MONDAY, FEBRUARY 9, 2009
Ninety-Nine Days Until My Release From Taft Federal Prison Camp
I am pleased to introduce myself to the readers of PrisonNewsBlog.com. My name is Justin Paperny and I am coming to the end of an 18-month sentence I served for violations of securities fraud. I graduated from the University of Southern California, built a career as a stockbroker at Bear Stearns, and then UBS. Some bad decisions I made with regard to one of my hedge-fund accounts led me into problems with the criminal justice system and the prison term I served at Taft’s minimum-security camp.

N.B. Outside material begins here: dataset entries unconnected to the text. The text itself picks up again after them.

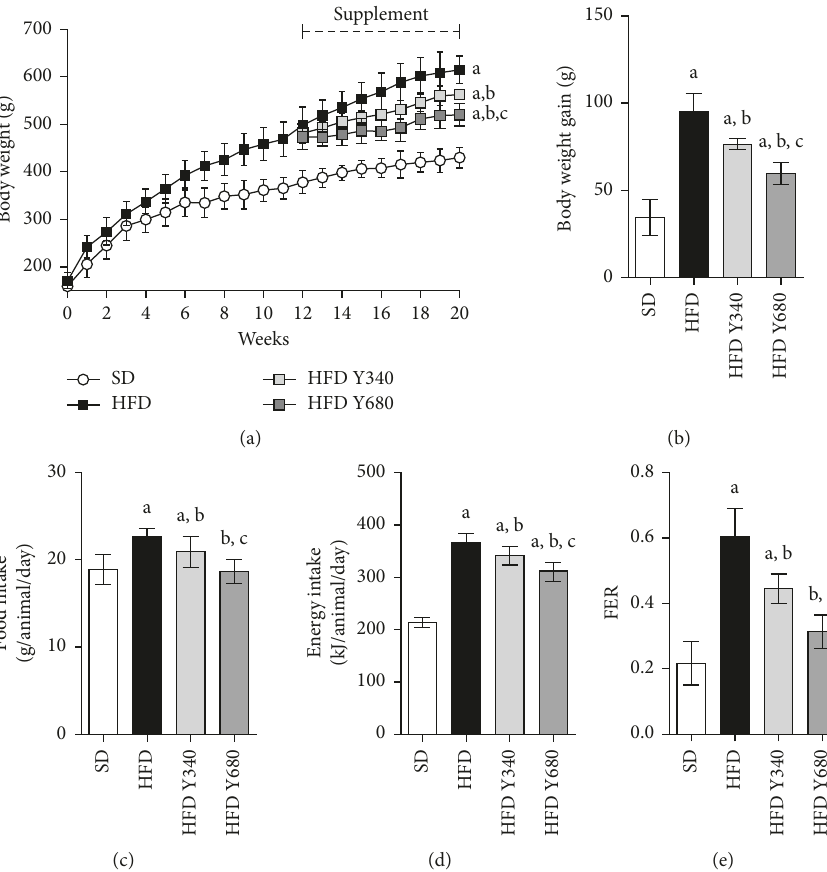
Figure 2: Effect of yacon flour on HFD-fed rats after 8 weeks of supplementation. (a) Time course of body weight in rats fed standard diet (SD) or high-fat diet (HFD) supplemented or not with yacon flour (340 or 680 mg FOS/kg body weight: HFD Y340 and HFD Y680, respectively). (b) Body weight gain. (c) Food intake. (d) Energy intake. (e) Feed efficiency ratio (FER). Data are mean ( n 6/group). a p 0 . 05 vs. SD group, b p 0 . 05 vs. HFD group, c p 0 . 05 vs. HFD Y340 (cid:31) <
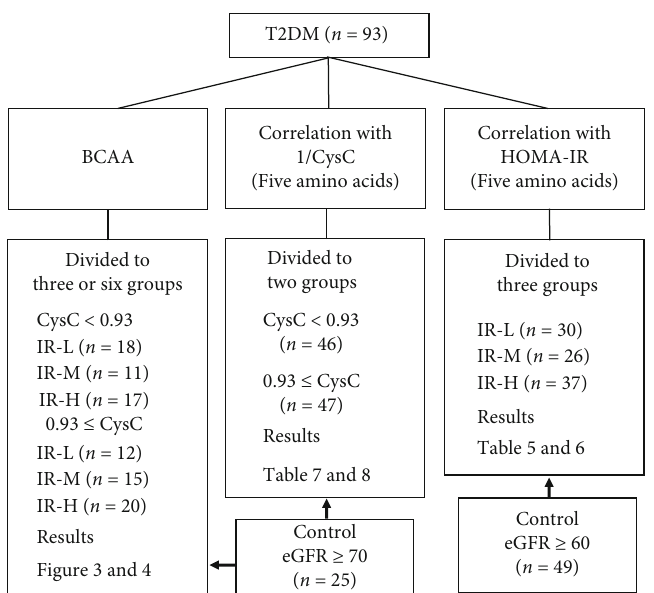
Figure 1: Flowchart of the classi fi cation and number of participants. T2DM: type 2 diabetes mellitus; BCAAs: branched-chain amino acids; CysC: cystatin C; HOMA-IR: homeostasis model assessment of insulin resistance; IR-L, T2DM with HOMA − IR ≤ 1 : 60 ; IR-M, T2DM with 1 : 6 < HOMA − IR < 2 : 5 ; IR-H, T2DM with HOMA − IR ≥ 2 : 5 ; eGFR: estimated glomerular fi ltration rate.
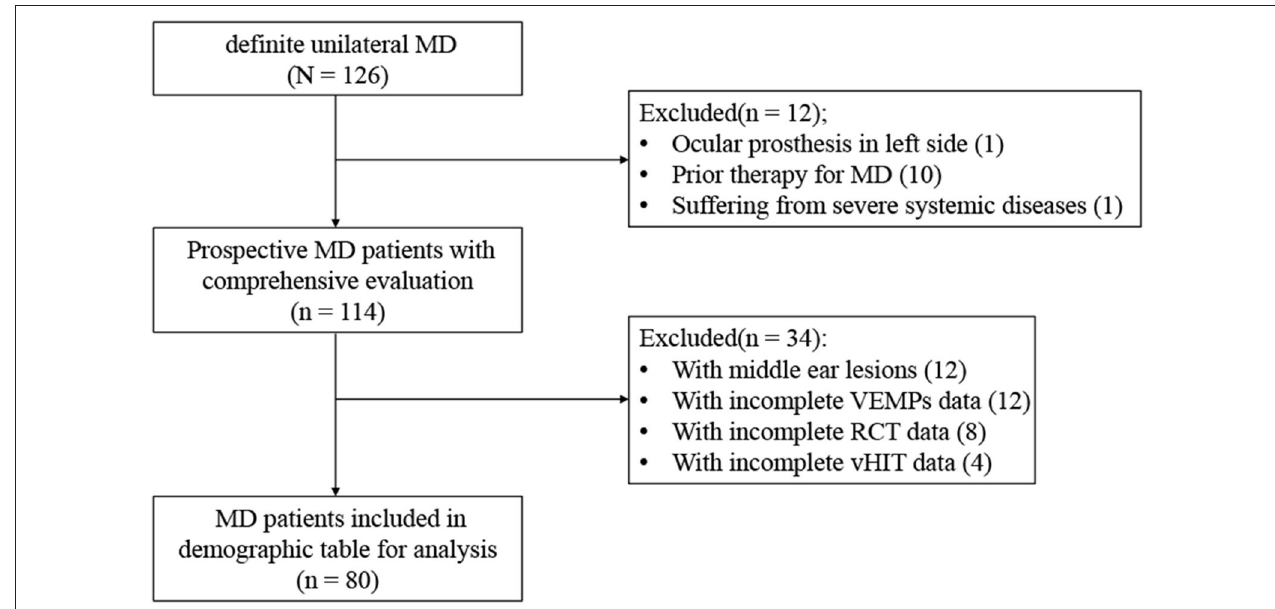
FIGURE 1 | Selection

I self-surrendered to the camp at Taft in late April of 2008. Although I would not have expected it when I began, my time in prison has been some of the most productive of my life. Administrators awarded good time as a consequence of my avoiding any disciplinary infractions, and a few months of halfway house time so that I could conclude the final portion of my term as a quasi citizen. As of this writing, I’m pleased to have advanced to within 100 days of my scheduled release from Taft Prison Camp, on May 20, 2009.
With hopes of helping those who may anticipate a journey through the criminal justice system, I offer my experiences, observations, and what I have learned from others with whom I served time. Those who visit the archived postings at JustinPaperny.com may read about my initial adjustment. Writing has become therapeutic for me, and the discipline of committing to memorializing each day of my confinement has empowered me. Whereas other prisoners I have met struggle through the complexities of confinement, thinking and writing has made my time in prison a period of introspection. I intend to share my final 99 days in prison with family and friends who follow my entries at JustinPaperny.com, but also with the wider, more diverse community at PrisonNewsBlog.com.
As I push through these final 99 days, I want my readers to know that I feel well prepared and optimistic about meeting the challenges that await me. I know that I will be leaving confinement to face the toughest economic conditions of my lifetime, and of course I will have a felony record that blemishes my résumé. Nevertheless, I have learned lessons through this prison experience that imbue me with a new confidence. I feel as if I am emerging as a better man, with clearer understandings of how virtues like integrity, ethics, temperance, and a sense of balance will assure my success in overcoming whatever obstacles lie ahead.
Through these daily writings, I invite readers into my world. It may be the world of a prisoner, though I do not feel any shame. I am remorseful for having used poor discretion that entangled me into a crime, harmed my reputation, and contributed to financial losses. Yet my period of penitence has helped and I feel as if I’ve reclaimed a modicum of dignity with the responsible way by which I responded to the problems I created. Through the efforts I’ve made to atone and through my continuing efforts of contributing to society, I feel as if I am ready to walk out of this prison with my head held high and my good character intact. Ninety-nine days to go.